The main problem with track events is that you’re given such limited seat time with any given vehicle that it doesn’t leave a lasting impression. The Nissan GT-R, as you probably guessed, is one big exception. My run with it was limited to just a handful of laps around the Gran Turismo-sounding Sodegaura Forest Raceway and a single hot lap with a professional NISMO race driver; yet it’s all that took to make me re-think if the laws of physics actually existed.
The GT-R I flogged around the track isn’t the 2017 model, so it doesn’t do the 565 horsepower and 633 Nm of torque that now comes standard. Yet, despite being some 20 horsepower and 5 Nm of torque down, it’s quick—blistering and scarily quick. Punch the throttle and it’ll smash the century mark in about three seconds. It easily lives up to its Godzilla nickname, punching, kicking, and rearranging my innards even before I approach the first turn.
The 3.8-liter twin-turbo V6, meticulously assembled by one master craftsman per car, was pure engine music. It’s the sort of soundtrack that announced a thunderous presence, like a raging growl of a monster in full attack mode. It was pure mechanical bliss. It was magical. The 6-speed dual clutch never once lost a beat thanks to its lightning-quick shifts.
With such a large frame and a heavy 1,740-kilogram curb weight, the first thought that crossed my mind is that this car will refuse to turn. Scrub a bit of speed, I thought. Turn a bit more, I thought. What happened next is deserving of a click-bait headline: I was blown away. There it was, a two-ton sports coupe, happily dancing into the tight left-handler. It was beautifully balanced, light and responsive.
Coming out of the corner and winding up my steering, I buried the throttle, and the GT-R let out no drama—the tires didn’t squeal for grip and the steering wheel didn’t saw in protest.
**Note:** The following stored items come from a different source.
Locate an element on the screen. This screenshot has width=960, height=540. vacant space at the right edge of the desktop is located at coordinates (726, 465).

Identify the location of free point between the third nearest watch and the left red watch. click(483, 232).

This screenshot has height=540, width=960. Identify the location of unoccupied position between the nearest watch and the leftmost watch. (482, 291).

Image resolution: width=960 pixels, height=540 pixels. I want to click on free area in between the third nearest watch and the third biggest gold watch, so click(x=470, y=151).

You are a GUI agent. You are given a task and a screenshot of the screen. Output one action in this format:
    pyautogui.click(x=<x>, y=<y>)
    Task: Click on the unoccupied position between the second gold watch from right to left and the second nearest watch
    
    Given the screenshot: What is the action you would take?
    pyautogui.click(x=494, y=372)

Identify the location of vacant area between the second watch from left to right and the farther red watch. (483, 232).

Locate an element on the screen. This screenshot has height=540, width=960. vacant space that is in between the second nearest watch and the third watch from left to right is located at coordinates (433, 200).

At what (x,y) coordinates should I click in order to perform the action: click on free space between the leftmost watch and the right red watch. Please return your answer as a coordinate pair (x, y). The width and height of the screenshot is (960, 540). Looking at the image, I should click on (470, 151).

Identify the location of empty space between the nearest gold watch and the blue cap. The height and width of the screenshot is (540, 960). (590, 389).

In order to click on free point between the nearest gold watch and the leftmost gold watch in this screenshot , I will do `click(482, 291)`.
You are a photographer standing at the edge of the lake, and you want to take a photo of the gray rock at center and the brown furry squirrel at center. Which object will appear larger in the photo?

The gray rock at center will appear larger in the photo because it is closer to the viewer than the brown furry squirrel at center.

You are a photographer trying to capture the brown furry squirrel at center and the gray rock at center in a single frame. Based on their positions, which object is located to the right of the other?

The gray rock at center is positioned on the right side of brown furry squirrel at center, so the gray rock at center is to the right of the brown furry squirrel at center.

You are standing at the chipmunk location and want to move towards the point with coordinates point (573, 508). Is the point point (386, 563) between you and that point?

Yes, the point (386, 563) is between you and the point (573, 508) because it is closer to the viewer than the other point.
The steering provided little feedback as to what the tires were doing, but the quick off-center response was perfect for charging aggressively through the twisty track.
The advanced all-wheel drive system did all the complex calculations that kept me pointed in the right direction and for the next couple of corners; I was trying to find the GT-R’s limit. At one point, I playfully tried drifting it mid-corner, to which it obliged; easily corrected by a small flick of the wheel. Suffice to say, the limit found me. By the time I approached the long sweeping final bend onto the start/finish straight, my balls were in my throat.
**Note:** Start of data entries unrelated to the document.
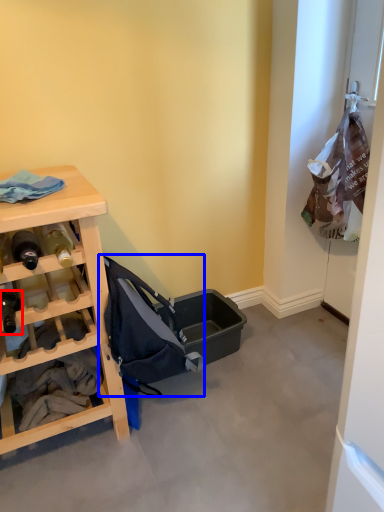
Question: Which of the following is the closest to the observer, bottle (highlighted by a red box) or baby carriage (highlighted by a blue box)?

Choices:
 (A) bottle
 (B) baby carriage

Answer: (A)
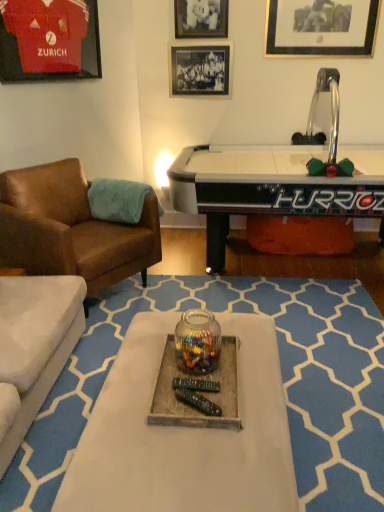
Where is `free area in between translucent glass jar at center and black plastic remote control at center, arranged as the second remote control when viewed from the back`? Image resolution: width=384 pixels, height=512 pixels. free area in between translucent glass jar at center and black plastic remote control at center, arranged as the second remote control when viewed from the back is located at coordinates (194, 390).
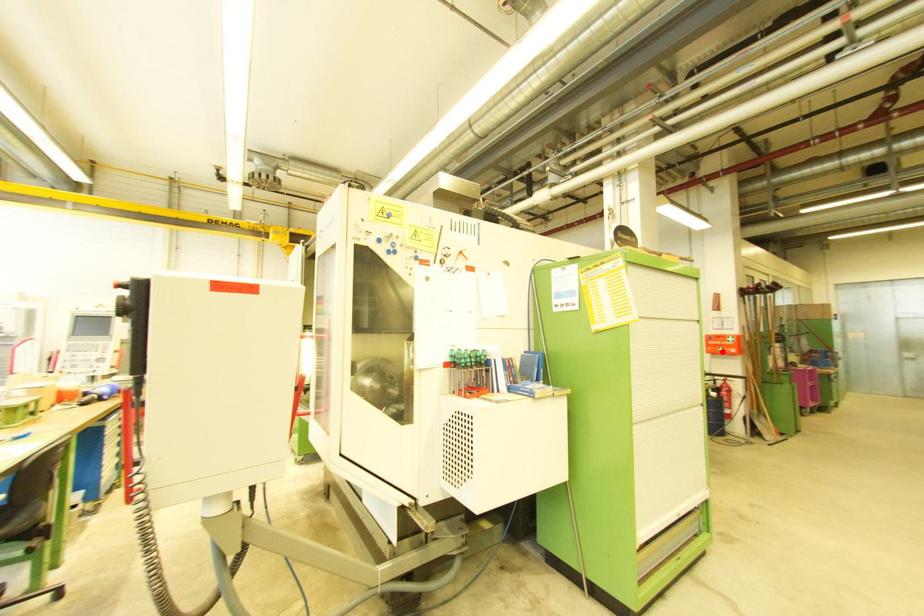
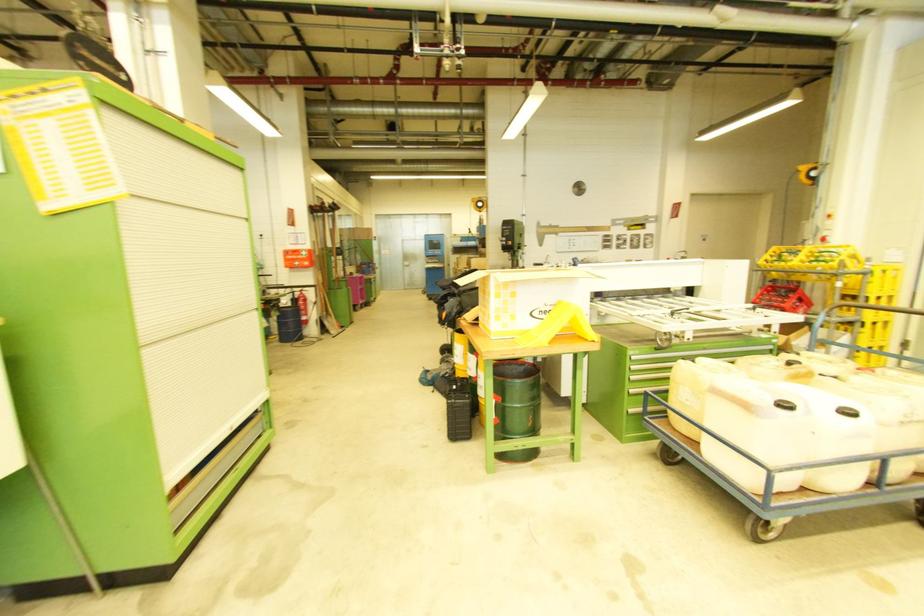
Question: I am providing you with two images of the same scene from different viewpoints. Given a red point in image1, look at the same physical point in image2. Is it:

Choices:
 (A) Closer to the viewpoint
 (B) Farther from the viewpoint

Answer: (A)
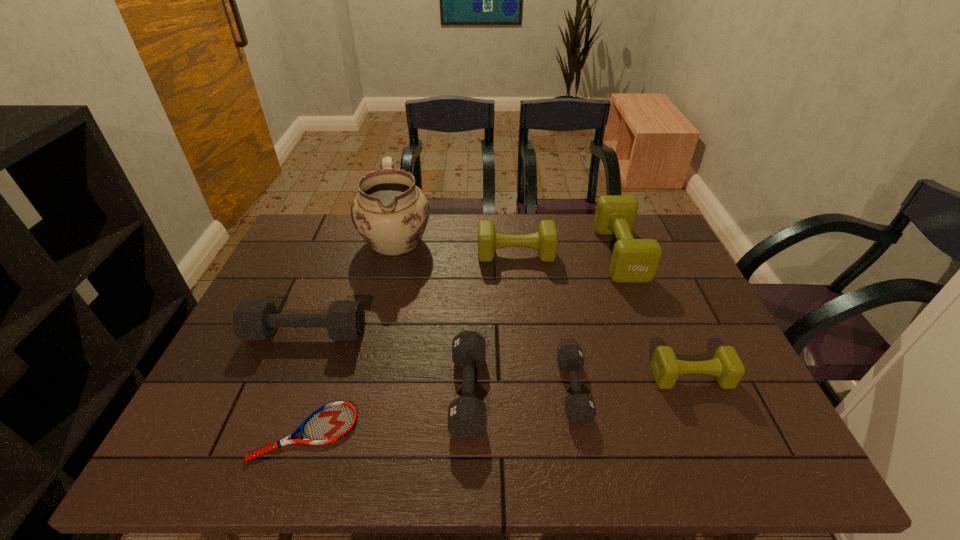
At what (x,y) coordinates should I click in order to perform the action: click on vacant space that satisfies the following two spatial constraints: 1. on the spout of the smallest gray dumbbell; 2. on the left side of the purple pitcher. Please return your answer as a coordinate pair (x, y). This screenshot has height=540, width=960. Looking at the image, I should click on (359, 391).

Identify the location of free space that satisfies the following two spatial constraints: 1. on the back side of the second biggest olive dumbbell; 2. on the right side of the blue tennis racket. The image size is (960, 540). (363, 254).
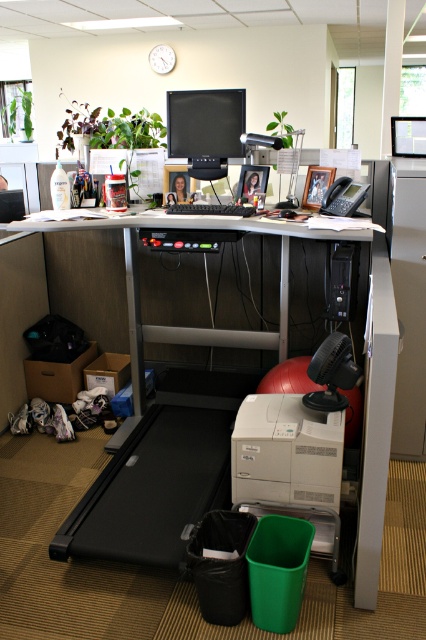
Looking at this image, does white plastic file cabinet at right have a lesser width compared to matte black monitor at upper center?

Yes, white plastic file cabinet at right is thinner than matte black monitor at upper center.

This screenshot has height=640, width=426. I want to click on white plastic file cabinet at right, so click(405, 291).

Does matte gray printer at lower center appear over white plastic file cabinet at right?

No, matte gray printer at lower center is not above white plastic file cabinet at right.

This screenshot has height=640, width=426. What do you see at coordinates (290, 464) in the screenshot?
I see `matte gray printer at lower center` at bounding box center [290, 464].

Locate an element on the screen. This screenshot has height=640, width=426. matte gray printer at lower center is located at coordinates (290, 464).

Is matte black monitor at upper center thinner than matte black telephone at right?

No, matte black monitor at upper center is not thinner than matte black telephone at right.

Who is positioned more to the left, matte black monitor at upper center or matte black telephone at right?

From the viewer's perspective, matte black monitor at upper center appears more on the left side.

Where is `matte black monitor at upper center`? Image resolution: width=426 pixels, height=640 pixels. matte black monitor at upper center is located at coordinates (206, 128).

Locate an element on the screen. The height and width of the screenshot is (640, 426). matte black monitor at upper center is located at coordinates (206, 128).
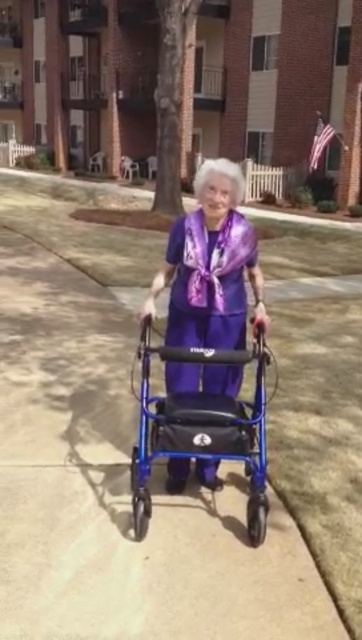
You are a delivery person trying to navigate through the path where the purple fabric walker at center and the blue metallic walker at center are located. Which walker should you avoid stepping closer to if you want to stay closer to the foreground?

You should avoid stepping closer to the purple fabric walker at center because it is closer to the foreground compared to the blue metallic walker at center.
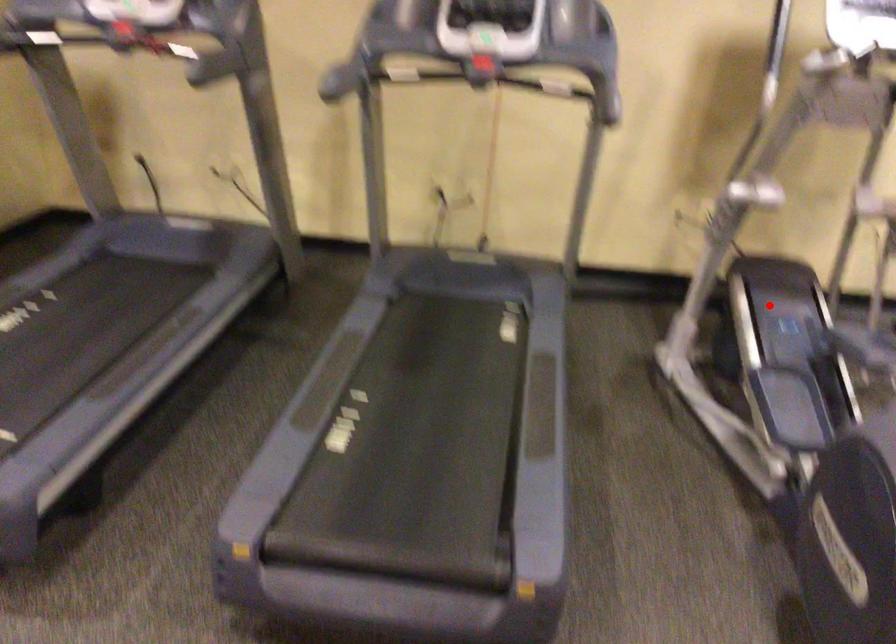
Godzilla may be a cute nickname, but I found the three-letter badge even more telling. As its name suggests, it itches not only for track laps, but for the wide open road as well. The interior, I find, is astute in its design—ergonomic, straightforward, and precise. The instrument cluster moves vertically with the steering wheel while the Alcantara and leather seats provide body-hugging support. Being from the Land of the Rising Sun though, the GT-R can also suffer from information overload. The center stack reports too much data, overloading my senses like a Japanese game show.
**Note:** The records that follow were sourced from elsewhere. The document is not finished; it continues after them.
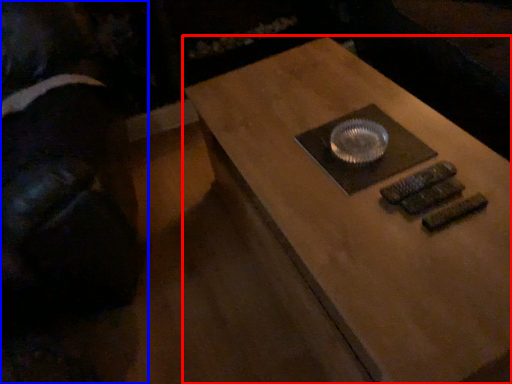
Question: Which point is further to the camera, table (highlighted by a red box) or person (highlighted by a blue box)?

Choices:
 (A) table
 (B) person

Answer: (B)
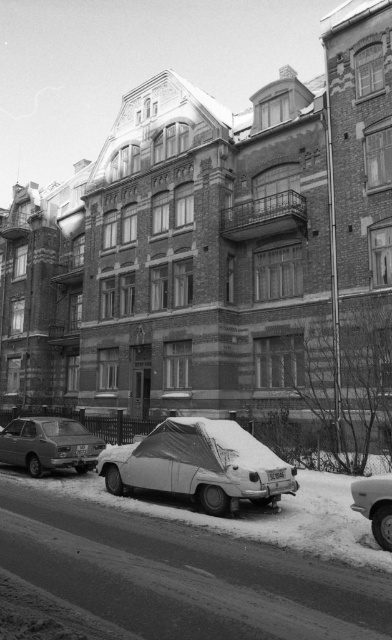
Question: Which of the following is the closest to the observer?

Choices:
 (A) (359, 484)
 (B) (116, 458)
 (C) (30, 467)

Answer: (A)

Question: Is snow-covered car at center below snow-covered car at lower right?

Choices:
 (A) yes
 (B) no

Answer: (A)

Question: Which of the following is the farthest from the observer?

Choices:
 (A) snow-covered car at center
 (B) matte silver sedan at lower left

Answer: (B)

Question: Is matte silver sedan at lower left thinner than snow-covered car at lower right?

Choices:
 (A) no
 (B) yes

Answer: (A)

Question: Does snow-covered car at center lie in front of matte silver sedan at lower left?

Choices:
 (A) yes
 (B) no

Answer: (A)

Question: Which of the following is the farthest from the observer?

Choices:
 (A) snow-covered car at lower right
 (B) matte silver sedan at lower left
 (C) snow-covered car at center

Answer: (B)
Outside, despite being on sale for a full decade, the GT-R still looks every bit as menacing and eye-catching. The funky and angular design isn’t pretty in the traditional sense, but it’s brutally effective. See one in the rear view mirrors, and you’ll move aside. It looks every bit like a road-going sledgehammer, ready to bludgeon any German or Italian exotic that gets in its way.
It doesn’t matter what I call it—GT-R, R35, or Godzilla—this is one Nissan that’s made a lasting impression. The GT-R is certainly a supercar-stomping, high-tech dynamo and its blend of power, poise, and control is certainly unique. Four laps in and I discover that physics seem to have no hold on this car. I wished my blistering quick laps were because of skill, but it’s not. This car made me feel positively heroic and afraid behind the wheel at the same. It’s the first time any car has managed to do so.
Nissan Philippines, Inc. has confirmed that the R35 GT-R will be sold in the Philippines. The launch window is sometime this year. According to some sources, some dealers have begun taking in reservations. The pricing though is still a moving goal post, with some estimates pegging it at around P 5-million, while others put it closer to P 7-million.